The subtitle reads: “Investing in cultural cohesion and preservation can help rebuild cities devastated by war or natural disasters, says a new World Bank report.”
The opening paragraphs of the CityLab article (I’ve included the original links, embedded in the text) read:
An oft-told urban success story is that of Medellín, Colombia. Under Pablo Escobar, the notorious drug lord that inspired the Netflix show Narcos, the city was one of the most violent places on earth in the 1980s and early 1990s. And then it became one of the most innovative – a “model city.” The reasons for that transformation are complicated. But one key driver was the local government’s focus on changing the socio-cultural narrative, which gave rise to the concept of cultura ciudadana or “citizen culture,” as a way foster a collective investment into the city’s future—especially among communities that were previously physically and socially excluded.
The city’s multi-pronged approach to planning in the decades since has centered culture: building libraries and parks, enabling art, and creating transportation access in the comunas in the hills above the city.
[End of excerpt]
Commentary
I find this article most interesting and inspiring. Among other things, the message is clearly articulated and coherent. The parts adhere – they work together; they create a coherent message. The coherence is driven by insistence on effective use of robust citations, to back up assertions.
I often come across land-use commentaries that consist of flailing and fulminations – assertions of opinion, expressions of emotion that are not backed up by specific citations. Such an approach represents a low level of human agency. Such an approach lacks traction; it represents a ceaseless spinning of the wheels that gets us nowhere.
The reference, in the CityLab article, to the value – in the context of societally beneficial land-use decision making – of culture, and the value of social heritage (that is, heritage as distinct from, but in alignment with, building heritage and streetscape heritage) brings to mind a previous post entitled:
Changing the Narrative – State of Heritage Report 2019
Among other things, the 2019 Heritage Toronto report emphasizes that heritage has to do with social heritage as well as building heritage. We are, that is, talking about people – the people who live in a given place, anywhere in the world – as well as about the buildings themselves.

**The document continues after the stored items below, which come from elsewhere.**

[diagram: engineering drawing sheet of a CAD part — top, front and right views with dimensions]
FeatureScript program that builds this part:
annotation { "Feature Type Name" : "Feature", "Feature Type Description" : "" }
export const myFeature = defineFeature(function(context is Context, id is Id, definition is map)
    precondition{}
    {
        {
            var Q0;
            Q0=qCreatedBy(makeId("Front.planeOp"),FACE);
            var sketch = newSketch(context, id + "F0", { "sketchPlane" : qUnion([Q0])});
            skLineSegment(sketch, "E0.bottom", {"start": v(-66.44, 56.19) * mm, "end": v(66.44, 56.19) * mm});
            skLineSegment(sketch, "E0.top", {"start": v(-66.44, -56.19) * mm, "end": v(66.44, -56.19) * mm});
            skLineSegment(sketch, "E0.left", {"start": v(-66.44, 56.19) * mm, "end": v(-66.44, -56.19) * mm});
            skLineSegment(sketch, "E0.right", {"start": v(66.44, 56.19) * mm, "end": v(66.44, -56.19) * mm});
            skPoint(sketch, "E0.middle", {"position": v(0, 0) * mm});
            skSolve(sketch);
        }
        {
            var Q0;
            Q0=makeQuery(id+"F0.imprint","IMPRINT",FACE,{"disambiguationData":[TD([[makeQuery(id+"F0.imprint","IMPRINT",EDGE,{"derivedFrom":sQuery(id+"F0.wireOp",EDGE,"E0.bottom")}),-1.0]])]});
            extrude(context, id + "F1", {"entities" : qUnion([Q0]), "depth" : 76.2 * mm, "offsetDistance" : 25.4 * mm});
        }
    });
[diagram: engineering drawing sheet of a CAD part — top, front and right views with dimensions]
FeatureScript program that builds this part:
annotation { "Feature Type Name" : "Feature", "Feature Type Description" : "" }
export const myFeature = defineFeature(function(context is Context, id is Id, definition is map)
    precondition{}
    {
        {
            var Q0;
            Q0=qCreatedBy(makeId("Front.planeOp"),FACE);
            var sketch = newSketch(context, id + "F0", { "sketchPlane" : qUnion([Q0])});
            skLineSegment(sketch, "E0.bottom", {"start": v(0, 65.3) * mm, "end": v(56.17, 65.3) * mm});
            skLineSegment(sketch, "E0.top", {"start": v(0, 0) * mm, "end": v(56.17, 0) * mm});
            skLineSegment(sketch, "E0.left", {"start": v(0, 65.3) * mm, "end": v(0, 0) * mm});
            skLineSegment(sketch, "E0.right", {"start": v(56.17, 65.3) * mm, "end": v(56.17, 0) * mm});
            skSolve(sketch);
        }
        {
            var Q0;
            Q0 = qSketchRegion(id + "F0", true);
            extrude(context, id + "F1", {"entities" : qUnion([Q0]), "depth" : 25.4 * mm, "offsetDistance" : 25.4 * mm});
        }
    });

The narratives at play do not relate solely to physical structures. Culturally valuable heritage buildings warrant being preserved, in the interests of residents living in a given locality, anywhere in the world. It is strongly in the interests of the adjacent and surrounding communities, now and in the future, to preserve and reuse such buildings.
The Heritage Toronto 2019 report also underlines that extensive research supports the observation that heritage preservation strongly enhances the economic life of communities, where such preservation has occurred. This is a point that warrants emphasis: There is strong, measurable economic value, in ensuring that culturally valuable heritage buildings are preserved.